Assumptions Embedded in This Message
Every engineering decision carries assumptions, and this message is no exception. The most significant assumption is that the K2 EAGLE-3 architecture is directly transferable to K2.5. The two models share the same underlying MoE structure (both are from the Kimi family), but K2.5 may have differences in layer count, hidden dimensions, or attention mechanisms that would require adjustments to the draft model. The assistant is betting that the architecture is close enough that training will converge.
A second assumption is that the speculators training infrastructure will work with the data generated from vLLM 0.16. The assistant had already noted the version constraint — speculators requires vLLM ≤0.15 for its data generation path — and was planning to work around it by using the offline LLM class with the worker extension. As later messages would show, this assumption was optimistic: the VllmHiddenStatesGenerator would fail at runtime due to API changes in the SchedulerConfig and KV cache utility functions.
A third assumption is that the training can be done on the existing 8×RTX PRO 6000 hardware. The user explicitly requested this ("on our existing machine with lowered numbers"), and the assistant's pipeline is designed to scale down the data generation from 500K–1.4M samples to something feasible on PCIe-connected GPUs. The assumption is that a smaller training run on slower hardware will produce a draft model that is at least directionally correct, and that the hero run can be ported to rented B200/B300 NVL8 machines.
The Knowledge Flow
The input knowledge required to write this message is substantial. The assistant needed to understand: the EAGLE-3 training paradigm (from the research papers and framework codebases), the exact architecture of the existing K2 EAGLE-3 model (from HuggingFace), the speculators library's configuration format (from reading the source), the target model's architecture (Kimi-K2.5 INT4), and the project's directory structure and conventions.
The output knowledge created by this message is the draft_config.json file itself, which serves as the architectural blueprint for the entire training pipeline. Every subsequent script — the data generator, the vocabulary mapper, the training loop — depends on the parameters defined in this config. It is the foundation upon which the rest of the pipeline is built.
The Broader Significance
In the context of the full session, message [msg 2523] is the moment when the speculative decoding effort transitions from research and planning to implementation. The assistant has spent dozens of messages profiling, researching, testing n-gram speculation, evaluating frameworks, and reading source code. Now it begins to build.

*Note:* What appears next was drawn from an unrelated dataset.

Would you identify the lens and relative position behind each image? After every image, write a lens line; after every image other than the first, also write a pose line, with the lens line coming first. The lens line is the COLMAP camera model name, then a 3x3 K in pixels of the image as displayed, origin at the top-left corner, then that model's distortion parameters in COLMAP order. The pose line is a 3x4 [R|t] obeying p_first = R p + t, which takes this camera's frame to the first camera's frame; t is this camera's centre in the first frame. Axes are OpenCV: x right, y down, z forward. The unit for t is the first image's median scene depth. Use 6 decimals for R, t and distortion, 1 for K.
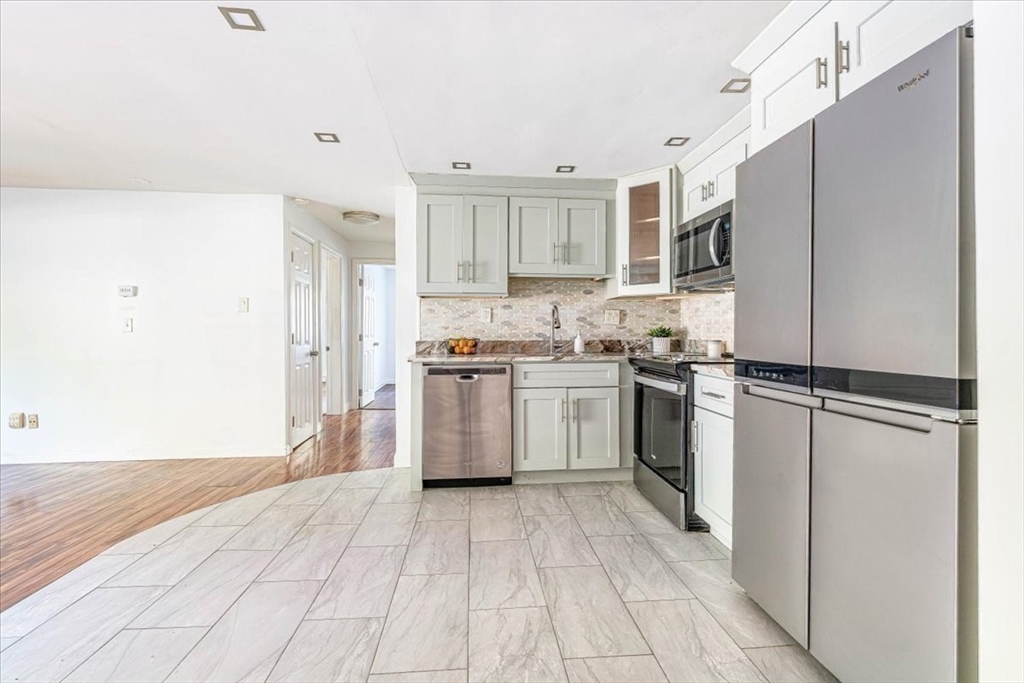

The pipeline that starts with this single JSON file will grow to include five scripts (dataset preparation, hidden state extraction, vocabulary mapping, training, and a shell orchestrator), will be tested end-to-end with a small sample of 10 prompts, will encounter and partially overcome API incompatibilities between speculators and vLLM 0.16, and will ultimately be documented in next-steps-eagle.md as a complete, reproducible training plan. But at this moment, in message [msg 2523], there is only one file: a JSON configuration, carefully modeled on proven architecture, representing the first brick of a new building.